(Instructions for the task): Return copies of the lines below that mention "Iowa".

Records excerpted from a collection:

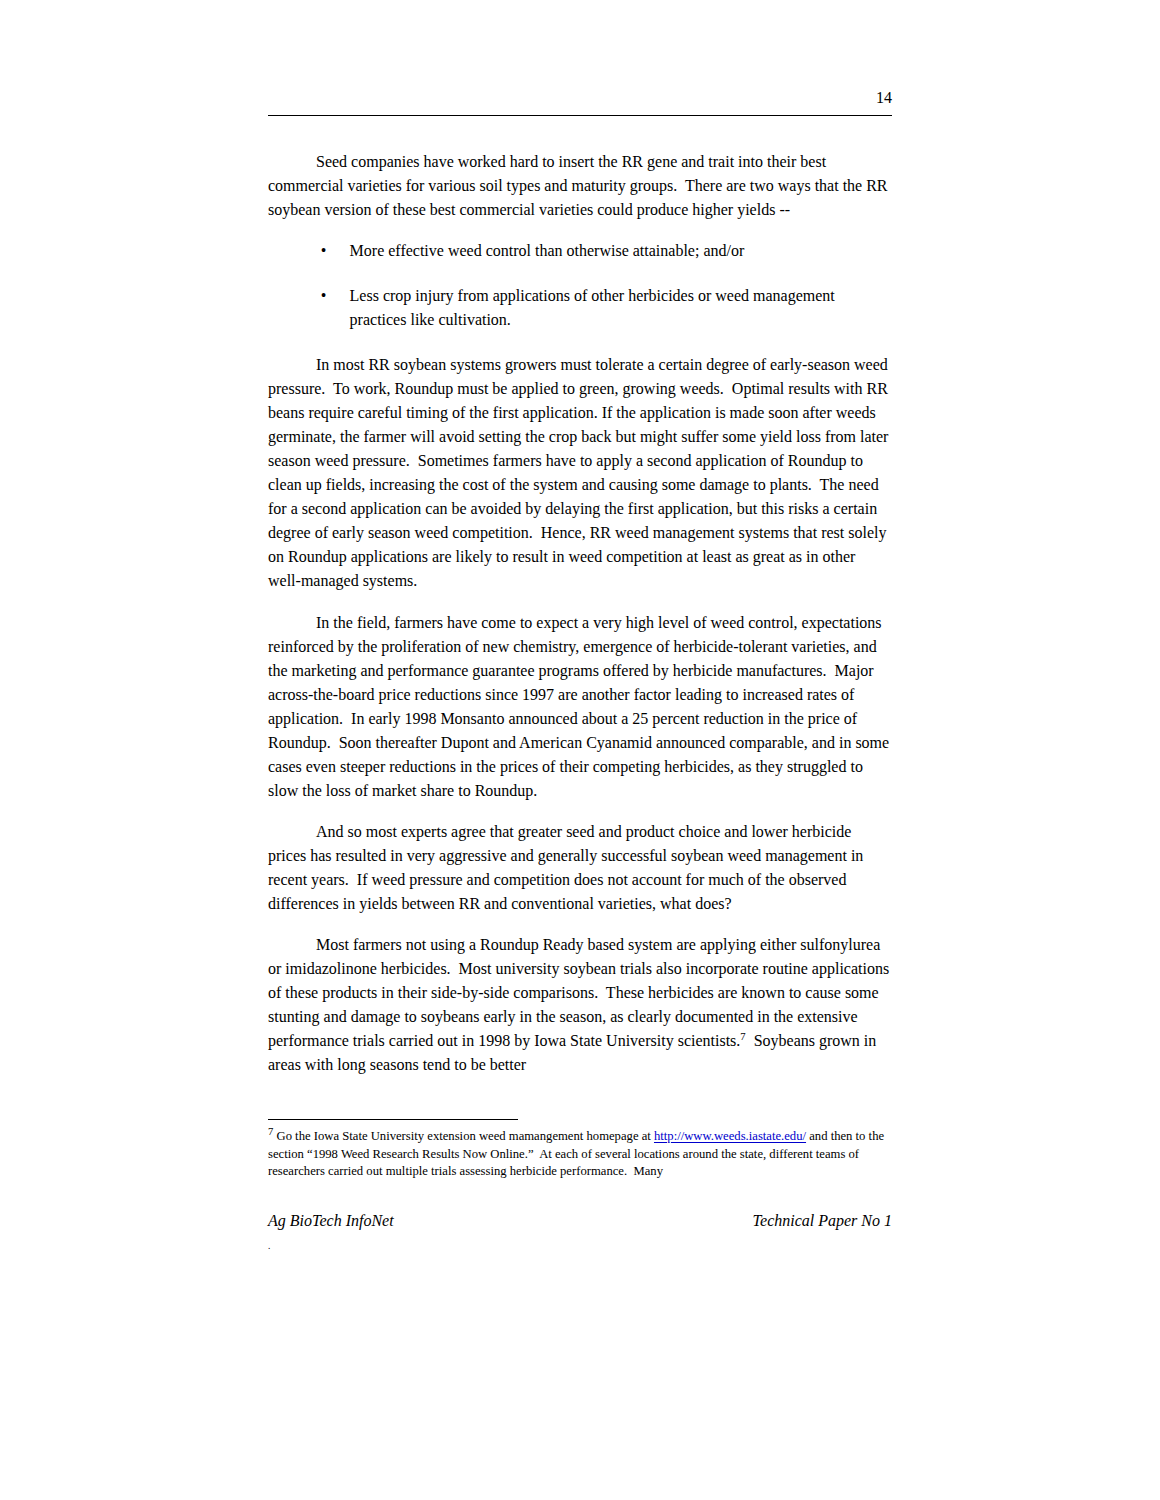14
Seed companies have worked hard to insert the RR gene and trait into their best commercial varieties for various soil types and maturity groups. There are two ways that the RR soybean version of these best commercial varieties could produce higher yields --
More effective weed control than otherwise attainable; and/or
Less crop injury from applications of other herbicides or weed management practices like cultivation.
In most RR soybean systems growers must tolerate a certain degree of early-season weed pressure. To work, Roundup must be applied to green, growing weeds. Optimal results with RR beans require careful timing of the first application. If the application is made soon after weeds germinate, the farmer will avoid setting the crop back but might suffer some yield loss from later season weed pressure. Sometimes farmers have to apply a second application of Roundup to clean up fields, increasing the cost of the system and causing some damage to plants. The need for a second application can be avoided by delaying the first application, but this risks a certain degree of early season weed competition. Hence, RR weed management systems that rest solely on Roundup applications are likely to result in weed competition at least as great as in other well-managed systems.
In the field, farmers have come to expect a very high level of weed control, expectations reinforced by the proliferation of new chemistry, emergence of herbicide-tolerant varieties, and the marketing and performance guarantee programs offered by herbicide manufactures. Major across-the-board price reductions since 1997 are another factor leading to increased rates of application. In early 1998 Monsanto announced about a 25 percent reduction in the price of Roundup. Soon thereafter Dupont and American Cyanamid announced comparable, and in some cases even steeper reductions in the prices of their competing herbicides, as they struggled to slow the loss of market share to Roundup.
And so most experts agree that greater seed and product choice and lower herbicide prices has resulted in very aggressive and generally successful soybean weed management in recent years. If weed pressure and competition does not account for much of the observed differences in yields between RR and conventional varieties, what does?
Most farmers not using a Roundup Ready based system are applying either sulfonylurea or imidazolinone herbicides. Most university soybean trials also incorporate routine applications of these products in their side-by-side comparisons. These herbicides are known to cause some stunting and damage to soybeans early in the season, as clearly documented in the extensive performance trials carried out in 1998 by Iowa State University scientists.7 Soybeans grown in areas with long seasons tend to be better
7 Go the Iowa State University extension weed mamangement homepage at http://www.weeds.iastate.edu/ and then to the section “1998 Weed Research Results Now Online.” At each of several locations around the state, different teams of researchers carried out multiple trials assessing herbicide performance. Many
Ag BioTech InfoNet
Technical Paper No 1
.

(Task result):
Most farmers not using a Roundup Ready based system are applying either sulfonylurea or imidazolinone herbicides. Most university soybean trials also incorporate routine applications of these products in their side-by-side comparisons. These herbicides are known to cause some stunting and damage to soybeans early in the season, as clearly documented in the extensive performance trials carried out in 1998 by Iowa State University scientists.7 Soybeans grown in areas with long seasons tend to be better
7 Go the Iowa State University extension weed mamangement homepage at http://www.weeds.iastate.edu/ and then to the section “1998 Weed Research Results Now Online.” At each of several locations around the state, different teams of researchers carried out multiple trials assessing herbicide performance. Many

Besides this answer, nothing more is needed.